_Your assignment:_ Reproduce the part of the review between "It’s perhaps ironic" and "Brett Smith’s soundscape.", inclusive, word for word.

_Selected text:_
□ □ □ □ □ □ □

Last week I saw and heard two works using anamnesis as a central technique and even a structural device: Black Swan’s production of Aidan Fennessy’s new play The House on the Lake and WASO’s performance of Mahler’s Ninth Symphony. If the symphony properly deserves to be called ‘tragic’ in the sense alluded to above (even if the performance perhaps didn’t entirely plumb the work’s depths), the play fell far short of being a tragedy (despite the admirable seriousness of intent and intensity of focus given to it by the production team). To compare Fennessy with Mahler might seem invidious; but perhaps the comparison can reveal something about the role of anamnesis in artistic construction – and perhaps even in the process of production.


The House on the Lake is the second new work this year to be programmed in the Studio Underground as part of the Black Swan Lab initiative, following Chris Isaac’s Flood (reviewed in a previous Postcard back in February).

The Lab is designed as a collaborative venture between established and emerging artists currently associated with the company. In this case, the show is directed by Black Swan associate director Stuart Halusz (here making his professional directorial debut with the company) and designed by emerging artist India Mehta (who also designed Flood), with a lighting design by Black Swan regular Trent Suidgeest and sound design by emerging artist Brett Smith. The cast consists of Kenneth Ransome, an established artist and regular with the company, and Marthe Rovik, who originally trained and worked in Norway, here making her Black Swan debut after appearing last year in a production of Hedda Gabler at The Blue Room. Aidan Fennessy is of course an established writer whose play The National Interest was programmed by the company in 2012. The House on the Lake was commissioned by Black Swan and developed by Playwriting Australia.

Let me say straight out that I think the Black Swan Lab is a fantastic initiative by a major theatre company attempting to bridge the chasm in Perth (and elsewhere) between established and emerging artists – and more generally between ‘mainstage’ and ‘independent’ theatre. I should add that I don’t mean ‘chasm’ in terms of quality but chiefly in terms of resources. Around the country there’s no dearth of emerging and independent artists with talent, skills, energy and vision – the problem is that money and infrastructure are desperately lacking for them to develop and consolidate their work, in comparison with the ongoing funding and corporate sponsorship available to the major organisations. Funding cuts to the Australia Council recently announced in the Federal budget (and paralleled at State level, most egregiously in Queensland) exacerbate this structural imbalance, as major organisations are relatively protected in comparison with small-to-medium companies, independent artists and projects (which must bear the brunt of the cuts). So it falls to the major organisations themselves to bridge the chasm by lowering the drawbridge, so to speak, to those currently outside the castle walls; and this inclusiveness can only be of artistic benefit to the mainstage companies themselves.

It’s perhaps ironic then that the strengths of The House on Lake reside in its creative team while the weaknesses lie in its structural – and primarily textual – foundations. Full marks go to India Mehta’s hauntingly toned, carefully degraded and impeccably detailed set: a fading green-hued hospital room complete with peeling walls, stained and cracked tile floors, and mesh-guarded windows of translucent glass, beyond which leafless trees press and beckon. This ensemble is dynamically lit by Trent Suidgeest with an appropriately flickering logic that tells its own disjointed story, accompanied by the equally unpredictable fluctuations of Brett Smith’s soundscape.

□ □ □ □ □ □ □

_Given data:_
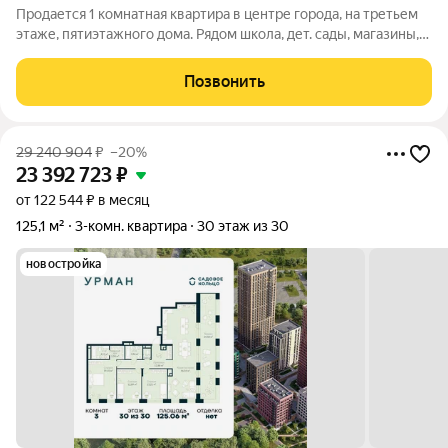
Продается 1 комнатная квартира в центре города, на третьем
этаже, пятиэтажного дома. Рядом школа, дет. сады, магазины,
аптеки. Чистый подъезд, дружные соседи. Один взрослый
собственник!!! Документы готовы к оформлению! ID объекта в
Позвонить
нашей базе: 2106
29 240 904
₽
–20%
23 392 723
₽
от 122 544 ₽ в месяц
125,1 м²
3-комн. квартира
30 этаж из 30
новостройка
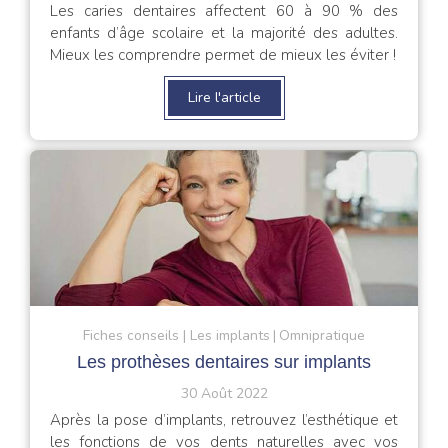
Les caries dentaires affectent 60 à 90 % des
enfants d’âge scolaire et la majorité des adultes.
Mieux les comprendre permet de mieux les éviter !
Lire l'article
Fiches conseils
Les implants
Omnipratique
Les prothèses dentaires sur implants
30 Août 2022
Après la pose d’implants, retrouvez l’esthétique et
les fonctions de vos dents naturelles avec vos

□ □ □ □ □ □ □

_Output:_
It’s perhaps ironic then that the strengths of The House on Lake reside in its creative team while the weaknesses lie in its structural – and primarily textual – foundations. Full marks go to India Mehta’s hauntingly toned, carefully degraded and impeccably detailed set: a fading green-hued hospital room complete with peeling walls, stained and cracked tile floors, and mesh-guarded windows of translucent glass, beyond which leafless trees press and beckon. This ensemble is dynamically lit by Trent Suidgeest with an appropriately flickering logic that tells its own disjointed story, accompanied by the equally unpredictable fluctuations of Brett Smith’s soundscape.